The head of Australia’s peak industry body for pipfruit has urged the country’s federal government to scrap all plans for a proposed backpacker tax.
Apple and Pear Australia (APAL) chief executive John Dollisson said dropping the tax from the government’s agenda would ensure there are enough workers to pick local fruit.
“Without backpackers, there would not be enough workers to pick Australian fruit and fruit growers could go out of business,” Dollisson explained. “In certain fruit-growing regions even a 10 per cent drop in the number of backpackers could effectively stop harvesting. This would mean the supply of the healthiest, safest and best quality fruit – Australian-grown fruit – could dry up.”
The federal government is now reviewing the proposed tax, which would see working holiday makers (backpackers) taxed at the rate of 32.5 per cent from their first dollar earned. Currently they are taxed at the same rate as residents, A$0.19 for every A$1 earned over A$18,200.
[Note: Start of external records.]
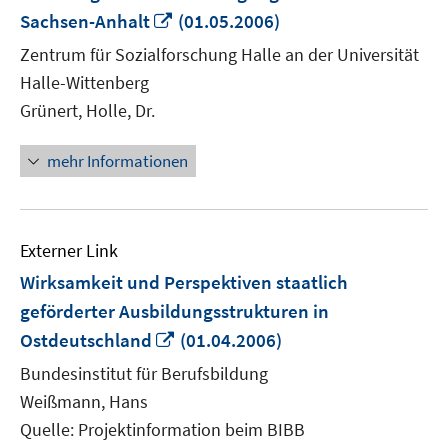
In
Sachsen-Anhalt
(01.05.2006)
neuem
Zentrum für Sozialforschung Halle an der Universität
Fenster
Halle-Wittenberg
öffnen
Grünert, Holle, Dr.
mehr Informationen
Externer Link
Wirksamkeit und Perspektiven staatlich
geförderter Ausbildungsstrukturen in
In
Ostdeutschland
(01.04.2006)
neuem
Bundesinstitut für Berufsbildung
Fenster
Weißmann, Hans
öffnen
Quelle: Projektinformation beim BIBB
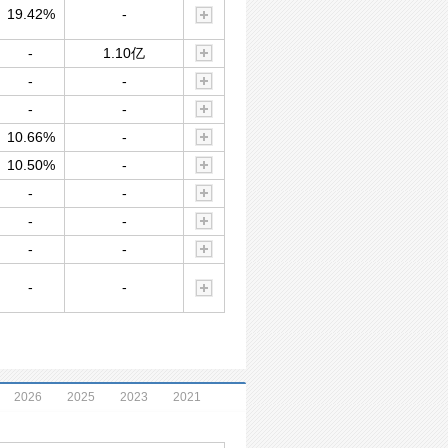
19.42%
-
-
1.10亿
-
-
-
-
10.66%
-
10.50%
-
-
-
-
-
-
-
-
-
2026
2025
2023
2021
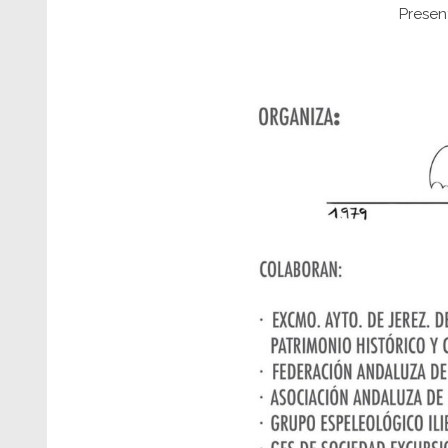
Presen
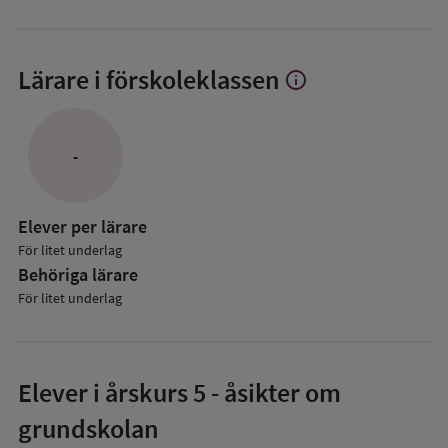
Lärare i förskoleklassen
info
Visa
mer
om
Lärare
-
i
förskoleklassen
Elever per lärare
För litet underlag
Behöriga lärare
För litet underlag
Elever i
årskurs 5
- åsikter om
grundskolan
Dollisson explained that some of the nation’s apple and pear growers rely nearly 100 per cent on backpackers to pick their fruit. He said growers were already hearing rumours that backpackers are not planning on extending their stay, or simply not coming to Australia, because of the proposed higher tax rate they would face.
“It’s really important to remember that backpackers already pay tax – the same amount of tax that a local resident would pay on the same income. So why should we treat them any less fairly – especially when we want to encourage them to come to Australia,” Dollisson added.